→ Set task
Print every line of the listing below without changing anything.

Dataset records
╭──
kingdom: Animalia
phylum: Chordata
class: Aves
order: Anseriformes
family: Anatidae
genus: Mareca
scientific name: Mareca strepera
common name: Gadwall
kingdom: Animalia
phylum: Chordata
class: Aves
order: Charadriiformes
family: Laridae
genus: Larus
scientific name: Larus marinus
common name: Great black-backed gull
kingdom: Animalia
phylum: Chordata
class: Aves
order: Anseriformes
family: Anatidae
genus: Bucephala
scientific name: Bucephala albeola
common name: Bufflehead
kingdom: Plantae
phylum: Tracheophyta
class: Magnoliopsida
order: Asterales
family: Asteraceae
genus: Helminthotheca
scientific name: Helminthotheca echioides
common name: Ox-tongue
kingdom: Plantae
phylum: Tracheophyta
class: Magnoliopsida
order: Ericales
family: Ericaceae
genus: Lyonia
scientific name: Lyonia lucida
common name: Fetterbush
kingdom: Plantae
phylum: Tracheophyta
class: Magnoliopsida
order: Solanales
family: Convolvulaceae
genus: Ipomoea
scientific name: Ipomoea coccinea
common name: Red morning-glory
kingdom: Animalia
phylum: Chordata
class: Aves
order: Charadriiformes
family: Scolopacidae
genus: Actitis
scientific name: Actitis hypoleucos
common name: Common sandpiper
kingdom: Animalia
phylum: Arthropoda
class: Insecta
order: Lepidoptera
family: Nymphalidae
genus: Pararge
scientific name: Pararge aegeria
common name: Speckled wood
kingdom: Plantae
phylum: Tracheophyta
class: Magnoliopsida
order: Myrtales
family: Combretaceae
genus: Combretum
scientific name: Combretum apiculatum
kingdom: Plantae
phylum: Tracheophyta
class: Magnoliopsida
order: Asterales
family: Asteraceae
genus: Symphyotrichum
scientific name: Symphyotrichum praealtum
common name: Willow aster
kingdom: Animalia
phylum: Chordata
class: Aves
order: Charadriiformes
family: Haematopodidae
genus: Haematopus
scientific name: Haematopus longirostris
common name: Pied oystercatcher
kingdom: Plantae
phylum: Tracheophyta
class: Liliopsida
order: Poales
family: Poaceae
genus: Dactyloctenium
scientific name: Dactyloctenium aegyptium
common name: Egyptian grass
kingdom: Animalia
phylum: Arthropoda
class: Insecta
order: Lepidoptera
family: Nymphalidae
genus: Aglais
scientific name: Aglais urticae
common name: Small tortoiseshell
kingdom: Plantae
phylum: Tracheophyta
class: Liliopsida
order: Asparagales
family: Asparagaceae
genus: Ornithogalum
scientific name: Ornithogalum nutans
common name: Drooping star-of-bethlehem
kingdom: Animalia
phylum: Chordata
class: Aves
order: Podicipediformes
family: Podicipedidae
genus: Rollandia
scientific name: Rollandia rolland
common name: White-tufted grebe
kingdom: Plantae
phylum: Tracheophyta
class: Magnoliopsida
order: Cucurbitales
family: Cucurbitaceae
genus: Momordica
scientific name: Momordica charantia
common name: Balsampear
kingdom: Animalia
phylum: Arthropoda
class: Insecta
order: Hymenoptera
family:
╰──
→ Response
kingdom: Animalia
phylum: Chordata
class: Aves
order: Anseriformes
family: Anatidae
genus: Mareca
scientific name: Mareca strepera
common name: Gadwall
kingdom: Animalia
phylum: Chordata
class: Aves
order: Charadriiformes
family: Laridae
genus: Larus
scientific name: Larus marinus
common name: Great black-backed gull
kingdom: Animalia
phylum: Chordata
class: Aves
order: Anseriformes
family: Anatidae
genus: Bucephala
scientific name: Bucephala albeola
common name: Bufflehead
kingdom: Plantae
phylum: Tracheophyta
class: Magnoliopsida
order: Asterales
family: Asteraceae
genus: Helminthotheca
scientific name: Helminthotheca echioides
common name: Ox-tongue
kingdom: Plantae
phylum: Tracheophyta
class: Magnoliopsida
order: Ericales
family: Ericaceae
genus: Lyonia
scientific name: Lyonia lucida
common name: Fetterbush
kingdom: Plantae
phylum: Tracheophyta
class: Magnoliopsida
order: Solanales
family: Convolvulaceae
genus: Ipomoea
scientific name: Ipomoea coccinea
common name: Red morning-glory
kingdom: Animalia
phylum: Chordata
class: Aves
order: Charadriiformes
family: Scolopacidae
genus: Actitis
scientific name: Actitis hypoleucos
common name: Common sandpiper
kingdom: Animalia
phylum: Arthropoda
class: Insecta
order: Lepidoptera
family: Nymphalidae
genus: Pararge
scientific name: Pararge aegeria
common name: Speckled wood
kingdom: Plantae
phylum: Tracheophyta
class: Magnoliopsida
order: Myrtales
family: Combretaceae
genus: Combretum
scientific name: Combretum apiculatum
kingdom: Plantae
phylum: Tracheophyta
class: Magnoliopsida
order: Asterales
family: Asteraceae
genus: Symphyotrichum
scientific name: Symphyotrichum praealtum
common name: Willow aster
kingdom: Animalia
phylum: Chordata
class: Aves
order: Charadriiformes
family: Haematopodidae
genus: Haematopus
scientific name: Haematopus longirostris
common name: Pied oystercatcher
kingdom: Plantae
phylum: Tracheophyta
class: Liliopsida
order: Poales
family: Poaceae
genus: Dactyloctenium
scientific name: Dactyloctenium aegyptium
common name: Egyptian grass
kingdom: Animalia
phylum: Arthropoda
class: Insecta
order: Lepidoptera
family: Nymphalidae
genus: Aglais
scientific name: Aglais urticae
common name: Small tortoiseshell
kingdom: Plantae
phylum: Tracheophyta
class: Liliopsida
order: Asparagales
family: Asparagaceae
genus: Ornithogalum
scientific name: Ornithogalum nutans
common name: Drooping star-of-bethlehem
kingdom: Animalia
phylum: Chordata
class: Aves
order: Podicipediformes
family: Podicipedidae
genus: Rollandia
scientific name: Rollandia rolland
common name: White-tufted grebe
kingdom: Plantae
phylum: Tracheophyta
class: Magnoliopsida
order: Cucurbitales
family: Cucurbitaceae
genus: Momordica
scientific name: Momordica charantia
common name: Balsampear
kingdom: Animalia
phylum: Arthropoda
class: Insecta
order: Hymenoptera
family:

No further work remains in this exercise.